Segment Open
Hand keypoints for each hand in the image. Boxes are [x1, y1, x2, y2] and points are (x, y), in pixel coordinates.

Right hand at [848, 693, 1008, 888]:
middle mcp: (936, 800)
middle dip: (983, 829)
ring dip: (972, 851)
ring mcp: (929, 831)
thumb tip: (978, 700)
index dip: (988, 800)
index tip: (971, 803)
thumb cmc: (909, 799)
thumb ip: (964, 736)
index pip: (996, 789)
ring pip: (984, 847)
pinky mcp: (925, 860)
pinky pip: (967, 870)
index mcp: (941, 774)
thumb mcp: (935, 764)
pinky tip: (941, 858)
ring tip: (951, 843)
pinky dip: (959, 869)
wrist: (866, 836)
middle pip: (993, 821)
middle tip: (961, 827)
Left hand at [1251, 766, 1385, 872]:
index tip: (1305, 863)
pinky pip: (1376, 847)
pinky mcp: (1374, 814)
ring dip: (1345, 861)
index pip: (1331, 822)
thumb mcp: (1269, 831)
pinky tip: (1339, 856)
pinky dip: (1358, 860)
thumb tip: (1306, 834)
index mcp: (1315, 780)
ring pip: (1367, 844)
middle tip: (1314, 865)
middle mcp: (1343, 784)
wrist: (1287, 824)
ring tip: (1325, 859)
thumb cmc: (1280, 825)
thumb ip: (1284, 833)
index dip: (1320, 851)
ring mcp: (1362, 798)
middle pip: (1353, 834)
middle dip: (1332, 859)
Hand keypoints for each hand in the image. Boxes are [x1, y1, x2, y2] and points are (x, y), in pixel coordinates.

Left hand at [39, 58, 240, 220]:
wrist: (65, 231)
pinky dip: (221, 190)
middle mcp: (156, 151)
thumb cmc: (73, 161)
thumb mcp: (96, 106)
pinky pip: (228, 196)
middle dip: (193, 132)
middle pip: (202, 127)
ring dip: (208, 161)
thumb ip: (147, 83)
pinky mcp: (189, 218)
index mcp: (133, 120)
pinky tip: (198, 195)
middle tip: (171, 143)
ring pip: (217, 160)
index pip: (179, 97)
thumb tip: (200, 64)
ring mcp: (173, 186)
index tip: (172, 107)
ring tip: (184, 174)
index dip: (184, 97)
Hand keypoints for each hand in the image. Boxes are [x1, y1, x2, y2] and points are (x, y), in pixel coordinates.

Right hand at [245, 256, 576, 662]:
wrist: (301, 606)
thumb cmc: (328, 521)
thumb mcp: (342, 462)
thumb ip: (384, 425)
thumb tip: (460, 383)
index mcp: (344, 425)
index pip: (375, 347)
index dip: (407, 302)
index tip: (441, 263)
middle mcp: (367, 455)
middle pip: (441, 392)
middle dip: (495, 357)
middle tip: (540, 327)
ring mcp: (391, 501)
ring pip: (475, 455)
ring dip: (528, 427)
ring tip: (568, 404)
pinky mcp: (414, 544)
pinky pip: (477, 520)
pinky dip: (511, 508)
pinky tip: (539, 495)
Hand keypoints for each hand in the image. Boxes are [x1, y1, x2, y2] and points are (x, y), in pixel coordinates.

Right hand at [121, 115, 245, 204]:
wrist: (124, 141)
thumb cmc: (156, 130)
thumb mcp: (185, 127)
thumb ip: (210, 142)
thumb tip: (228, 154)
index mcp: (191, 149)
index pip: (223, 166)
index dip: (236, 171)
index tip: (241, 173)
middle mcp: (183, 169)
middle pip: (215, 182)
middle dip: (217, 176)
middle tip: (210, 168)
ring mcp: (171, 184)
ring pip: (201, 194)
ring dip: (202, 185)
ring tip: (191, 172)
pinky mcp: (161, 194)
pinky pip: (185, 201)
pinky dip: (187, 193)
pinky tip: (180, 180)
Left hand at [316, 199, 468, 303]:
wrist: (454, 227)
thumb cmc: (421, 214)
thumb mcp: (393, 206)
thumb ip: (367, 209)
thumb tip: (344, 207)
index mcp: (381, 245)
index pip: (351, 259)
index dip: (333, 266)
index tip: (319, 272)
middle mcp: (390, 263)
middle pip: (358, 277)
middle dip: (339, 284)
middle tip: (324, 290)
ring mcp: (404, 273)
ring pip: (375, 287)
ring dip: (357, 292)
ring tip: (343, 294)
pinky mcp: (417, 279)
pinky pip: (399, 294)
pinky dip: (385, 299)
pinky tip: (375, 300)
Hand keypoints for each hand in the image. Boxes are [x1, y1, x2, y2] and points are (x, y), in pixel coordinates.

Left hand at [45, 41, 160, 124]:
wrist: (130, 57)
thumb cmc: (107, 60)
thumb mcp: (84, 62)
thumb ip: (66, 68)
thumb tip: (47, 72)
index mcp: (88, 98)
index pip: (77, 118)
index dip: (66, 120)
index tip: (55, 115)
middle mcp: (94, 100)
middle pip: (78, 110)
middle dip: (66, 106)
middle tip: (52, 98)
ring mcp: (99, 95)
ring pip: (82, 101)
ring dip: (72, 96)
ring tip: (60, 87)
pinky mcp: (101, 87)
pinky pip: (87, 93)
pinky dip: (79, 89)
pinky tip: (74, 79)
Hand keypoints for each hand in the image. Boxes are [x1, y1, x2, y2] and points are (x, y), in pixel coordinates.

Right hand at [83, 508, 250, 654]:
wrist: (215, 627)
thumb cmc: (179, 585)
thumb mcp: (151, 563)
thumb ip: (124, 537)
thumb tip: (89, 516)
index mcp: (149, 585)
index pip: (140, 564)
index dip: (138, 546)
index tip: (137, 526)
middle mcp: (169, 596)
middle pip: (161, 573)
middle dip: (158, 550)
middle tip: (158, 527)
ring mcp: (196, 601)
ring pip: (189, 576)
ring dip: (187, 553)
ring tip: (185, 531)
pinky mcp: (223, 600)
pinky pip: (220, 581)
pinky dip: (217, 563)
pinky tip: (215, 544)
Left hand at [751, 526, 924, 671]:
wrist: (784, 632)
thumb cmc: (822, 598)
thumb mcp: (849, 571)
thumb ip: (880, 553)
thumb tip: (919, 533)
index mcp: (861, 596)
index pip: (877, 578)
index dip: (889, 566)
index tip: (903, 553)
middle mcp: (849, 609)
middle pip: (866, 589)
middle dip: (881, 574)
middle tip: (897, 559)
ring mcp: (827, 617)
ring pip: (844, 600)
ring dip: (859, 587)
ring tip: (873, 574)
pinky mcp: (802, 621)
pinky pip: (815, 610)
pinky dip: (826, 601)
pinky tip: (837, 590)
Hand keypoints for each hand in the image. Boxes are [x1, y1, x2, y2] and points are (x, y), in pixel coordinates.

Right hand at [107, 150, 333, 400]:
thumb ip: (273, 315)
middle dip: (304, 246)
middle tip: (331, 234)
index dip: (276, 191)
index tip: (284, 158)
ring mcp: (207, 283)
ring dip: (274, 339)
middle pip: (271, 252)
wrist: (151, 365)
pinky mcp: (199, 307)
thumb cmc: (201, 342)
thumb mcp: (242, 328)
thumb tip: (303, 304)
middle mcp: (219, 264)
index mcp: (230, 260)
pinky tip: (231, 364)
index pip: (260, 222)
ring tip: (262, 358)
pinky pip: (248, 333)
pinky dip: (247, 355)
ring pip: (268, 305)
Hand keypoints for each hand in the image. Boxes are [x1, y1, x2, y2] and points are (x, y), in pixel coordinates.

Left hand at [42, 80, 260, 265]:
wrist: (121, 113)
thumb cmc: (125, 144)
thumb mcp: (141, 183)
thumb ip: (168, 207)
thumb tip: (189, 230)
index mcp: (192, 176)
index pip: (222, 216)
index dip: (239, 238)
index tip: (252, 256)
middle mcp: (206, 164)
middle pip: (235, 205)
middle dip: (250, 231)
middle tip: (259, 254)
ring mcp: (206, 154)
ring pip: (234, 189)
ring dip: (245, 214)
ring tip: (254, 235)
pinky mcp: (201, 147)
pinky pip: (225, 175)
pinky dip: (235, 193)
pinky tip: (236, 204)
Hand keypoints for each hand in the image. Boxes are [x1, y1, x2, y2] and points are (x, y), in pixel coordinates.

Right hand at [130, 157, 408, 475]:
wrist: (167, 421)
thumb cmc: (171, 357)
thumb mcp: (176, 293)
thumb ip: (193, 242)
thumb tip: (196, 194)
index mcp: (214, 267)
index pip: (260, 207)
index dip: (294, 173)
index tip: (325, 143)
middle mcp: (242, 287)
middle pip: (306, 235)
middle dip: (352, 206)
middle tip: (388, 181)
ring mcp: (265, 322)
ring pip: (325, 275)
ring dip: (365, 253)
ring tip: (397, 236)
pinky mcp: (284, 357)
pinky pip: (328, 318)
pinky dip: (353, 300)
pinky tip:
Segment Closed
*Directions:*
Look through the listing above and copy each line with the word "Left" in it.

*Response area:*
Left hand at [1251, 766, 1385, 872]:
Left hand at [39, 58, 240, 220]:
Left hand at [316, 199, 468, 303]:
Left hand at [45, 41, 160, 124]:
Left hand at [751, 526, 924, 671]:
Left hand at [42, 80, 260, 265]:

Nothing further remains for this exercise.